The attached patch adds support for loadable instrumentation plugins for
procedural languages (as discussed at the anniversary summit). It also
adds plugin support to the PL/pgSQL language handler.

In view of the other patch submitted to support init/fini functions for
shared libraries, I'm inclined to change this one to depend on that;
in particular it seems like we could eliminate the necessity for users
to specify the correct setup-function names. Thoughts?

regards, tom lane

#3korryd@enterprisedb.com
korryd@enterprisedb.com
In reply to: Tom Lane (#2)
Re: PL instrumentation plugin support (i.e. PL/pgSQL

In view of the other patch submitted to support init/fini functions for
shared libraries, I'm inclined to change this one to depend on that;
in particular it seems like we could eliminate the necessity for users
to specify the correct setup-function names. Thoughts?

I think that would be great. Can you point me to the patch you're
referring to? I can convert my patch if you prefer.

**DATA EXCERPTS:**
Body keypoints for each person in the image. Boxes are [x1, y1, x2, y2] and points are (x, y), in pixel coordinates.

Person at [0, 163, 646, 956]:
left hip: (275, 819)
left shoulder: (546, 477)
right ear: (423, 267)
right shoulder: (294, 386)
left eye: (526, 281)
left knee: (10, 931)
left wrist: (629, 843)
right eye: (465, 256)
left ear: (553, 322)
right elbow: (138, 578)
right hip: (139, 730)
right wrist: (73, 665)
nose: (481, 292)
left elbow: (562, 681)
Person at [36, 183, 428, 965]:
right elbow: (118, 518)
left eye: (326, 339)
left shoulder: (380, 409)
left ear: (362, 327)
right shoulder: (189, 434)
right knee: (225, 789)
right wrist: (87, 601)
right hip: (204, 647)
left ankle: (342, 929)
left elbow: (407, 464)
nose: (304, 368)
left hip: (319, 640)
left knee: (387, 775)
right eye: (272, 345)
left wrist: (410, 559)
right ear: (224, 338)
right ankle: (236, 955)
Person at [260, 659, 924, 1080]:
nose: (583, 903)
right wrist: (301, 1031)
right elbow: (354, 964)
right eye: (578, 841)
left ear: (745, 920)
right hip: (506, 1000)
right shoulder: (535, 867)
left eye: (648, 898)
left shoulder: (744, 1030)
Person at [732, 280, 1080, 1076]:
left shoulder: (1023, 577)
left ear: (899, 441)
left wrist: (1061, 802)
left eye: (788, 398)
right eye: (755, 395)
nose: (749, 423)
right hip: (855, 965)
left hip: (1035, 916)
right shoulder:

**EXERCISE SET:**
**1.** Summarize the PL instrumentation thread in three sentences.
**2.** Retype the part of the PL instrumentation thread that opens with the words containing "#3korryd@enterprisedb.com" and closes with "if you prefer.".
**3.** Write what comes next in the PL instrumentation thread, starting after its last sentence.
The items have no connection to the PL instrumentation thread.

**OUTPUTS BY TASK:**
**1.** A patch adds support for loadable instrumentation plugins for procedural languages and adds plugin support to the PL/pgSQL language handler. Tom Lane suggests making it depend on another submitted patch that supports init/fini functions for shared libraries, which could spare users from having to specify the correct setup-function names. The reply welcomes the idea, asks which patch he means, and offers to convert the plugin patch.

**2.**
#3korryd@enterprisedb.com
korryd@enterprisedb.com
In reply to: Tom Lane (#2)
Re: PL instrumentation plugin support (i.e. PL/pgSQL

In view of the other patch submitted to support init/fini functions for
shared libraries, I'm inclined to change this one to depend on that;
in particular it seems like we could eliminate the necessity for users
to specify the correct setup-function names. Thoughts?

I think that would be great. Can you point me to the patch you're
referring to? I can convert my patch if you prefer.

**3.**
-- Korry

--
Korry Douglas korryd@enterprisedb.com
EnterpriseDB http://www.enterprisedb.com

#4Tom Lane
tgl@sss.pgh.pa.us
In reply to: korryd@enterprisedb.com (#3)
Plugins redux (was Re: [PATCHES] PL instrumentation plugin support)

Yesterday I suggested that we should redesign the PL plugin patch:
http://archives.postgresql.org/pgsql-patches/2006-07/msg00291.php
in view of the recently-committed patch to add initialization/
finalization support for all dynamic libraries loaded into the backend:
http://archives.postgresql.org/pgsql-committers/2006-08/msg00176.php

That was just handwaving at the time, because I didn't have a concrete
proposal, but here is one.

Overview
--------

ISTM there are two separate bits of functionality that the core backend
needs to provide in support of PL plugins. The first is that we need a
"rendezvous" facility whereby two separately-loaded shared libraries can
connect and exchange data (a struct of function pointers for the immediate
plans for plpgsql, but in general it might be anything). The exchanged
data mustn't be limited to things known in advance to the core backend.
The facility should support loading of communicating libraries in either
order, and it should also allow for unloading of libraries. This seems
easy enough to design: the core backend should basically provide a
hashtable that maps names to "void *" pointer variables, and then two
libraries that want to communicate just agree on a name and the data
structure to be pointed to. (More details below.)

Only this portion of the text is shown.